Item 9.01. Financial Statements and Exhibits.
List of Exhibits
Exhibit No.
Description
99.1
Press Release (Tender Offer) dated May 19, 2017, issued
by Coeur Mining, Inc.
99.2
Press Release (Notes Offering) dated May 19, 2017, issued
by Coeur Mining, Inc.


About COEUR MINING, INC. (NYSE:CDE)

Coeur Mining, Inc. is a gold and silver producer. The Company’s segments include Palmarejo complex, Rochester, Kensington, Wharf and San Bartolome mines, and Coeur Capital. The Company also a non-operating interest in the Endeavor mine in Australia in addition to royalties on the El Gallo complex in Mexico, the Zaruma mine in Ecuador, and the Correnso mine in New Zealand.
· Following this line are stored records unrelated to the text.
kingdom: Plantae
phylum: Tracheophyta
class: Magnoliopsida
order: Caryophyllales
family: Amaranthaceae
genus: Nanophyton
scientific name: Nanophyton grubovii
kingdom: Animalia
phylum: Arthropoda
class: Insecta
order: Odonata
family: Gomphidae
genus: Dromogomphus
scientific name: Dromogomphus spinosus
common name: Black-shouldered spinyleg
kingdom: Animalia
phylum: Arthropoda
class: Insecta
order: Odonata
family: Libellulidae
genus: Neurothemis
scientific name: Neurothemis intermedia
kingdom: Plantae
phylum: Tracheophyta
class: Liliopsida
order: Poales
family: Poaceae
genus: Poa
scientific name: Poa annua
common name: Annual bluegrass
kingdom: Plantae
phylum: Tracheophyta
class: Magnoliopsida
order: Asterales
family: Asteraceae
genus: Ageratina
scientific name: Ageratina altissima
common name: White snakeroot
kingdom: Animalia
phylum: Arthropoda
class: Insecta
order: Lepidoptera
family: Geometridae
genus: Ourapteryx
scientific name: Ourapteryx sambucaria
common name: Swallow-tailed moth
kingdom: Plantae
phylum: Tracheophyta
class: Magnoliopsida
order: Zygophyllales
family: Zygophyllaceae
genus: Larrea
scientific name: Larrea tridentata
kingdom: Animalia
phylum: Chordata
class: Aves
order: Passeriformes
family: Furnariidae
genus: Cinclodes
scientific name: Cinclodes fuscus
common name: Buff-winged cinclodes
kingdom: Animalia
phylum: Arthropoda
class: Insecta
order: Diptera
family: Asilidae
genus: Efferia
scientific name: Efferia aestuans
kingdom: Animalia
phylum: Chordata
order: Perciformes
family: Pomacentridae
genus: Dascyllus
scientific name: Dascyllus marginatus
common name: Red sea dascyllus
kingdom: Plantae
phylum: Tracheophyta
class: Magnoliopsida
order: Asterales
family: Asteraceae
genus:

In addition, the Company has two silver-gold feasibility stage projects: the La Preciosa project in Mexico and the Joaquin project in Argentina. The Company also conducts exploration activities in Alaska, Argentina, Bolivia, Mexico, and Nevada. The Company owns strategic investment positions in several silver and gold development companies with projects in North and South America. It owns Coeur Capital, Inc., which primarily consists of the Endeavor silver stream as well as other precious metal royalties and strategic investments.

COEUR MINING, INC. (NYSE:CDE) Recent Trading Information

COEUR MINING, INC. (NYSE:CDE) closed its last trading session down -0.24 at 9.30 with 4,560,595 shares trading hands.